California Home Price Gains Finally Leveling Off

BalanceHome price increases in California are beginning to moderate, a sign that our state’s housing market is heading toward a more balanced condition.

The median price for a single-family home in the state was $457,160 in June, a 2 percent decline from the preceding month, according to the California Association of Realtors latest home sales and price report. Although prices rose 6.6 percent from June 2013, the rate of annual appreciation was the lowest in quite some time.

“Home prices are finally increasing at a healthier pace, and the smallest year-over-year price gain in more than two years suggests that prices are stabilizing,” CAR Vice President and Chief Economist Leslie Appleton-Young said in a statement. “Last year’s frenzied market of multiple offers, which drove sales prices above listing prices, has tapered off as the sales-to-list price ratio has dropped to a more normal level at nearly 99 percent, which signals a return to a more balanced market.”

Here in the Bay Area, gains outstripped the state upticks on both a monthly and yearly basis.
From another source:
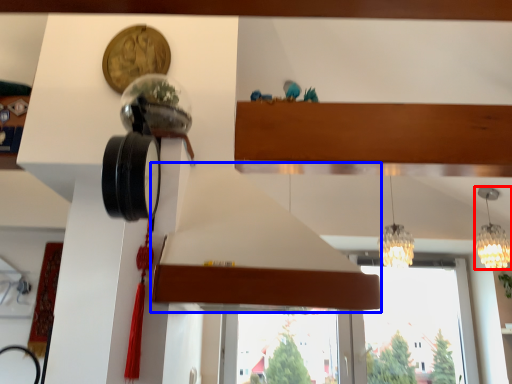
Question: Which point is closer to the camera, lamp (highlighted by a red box) or exhaust hood (highlighted by a blue box)?

Choices:
 (A) lamp
 (B) exhaust hood

Answer: (B)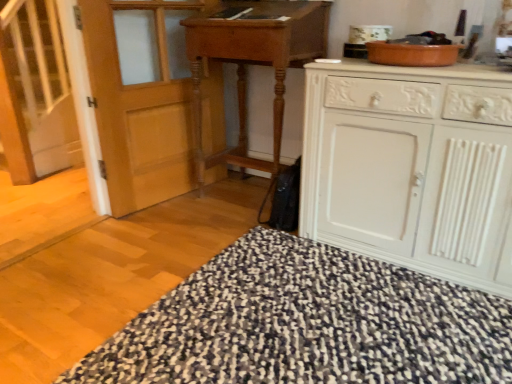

The median home price across our nine counties rose to $771,610, up 0.4 percent from May and 10 percent from June 2013. Six local counties lead the state by highest home price: San Mateo ($1,120,000), Marin ($1,060,610), San Francisco ($987,500), Santa Clara ($900,000), Contra Costa ($765,960), and Alameda ($743,810).

Annual home price increases exceeded double digits in six Bay counties, with Alameda heading up the pack at 16.3 percent. The robust year-over-year growth in Alameda County has pushed it ahead of the historically expensive Orange County and Santa Barbara County markets, both of which had higher home prices in June 2013.

Although unsold inventory across the state has increased substantially over the past year, the Bay Area has felt little of that relief.

Since June 2013, the months’ supply of inventory in California has increased from 2.9 to 3.7, meaning that the state is gradually moving from a seller’s market to a more balanced one. In that same time period, the Bay Area MSI inched up from 2.3 to 2.4, with four local counties actually recording inventory declines from a year earlier.

Unsurprisingly, five of the aforementioned six Bay Area counties with the state’s priciest homes also have the slimmest supply of inventory. The MSI ranged from 1.8 in San Mateo County to 2.4 in Marin County.

In what will surely come as more welcome news to beleaguered Bay Area shoppers, the pace of home sales slowed considerably in June from the previous month. Homes left the market in an average of 33.3 days, about a week longer than in May.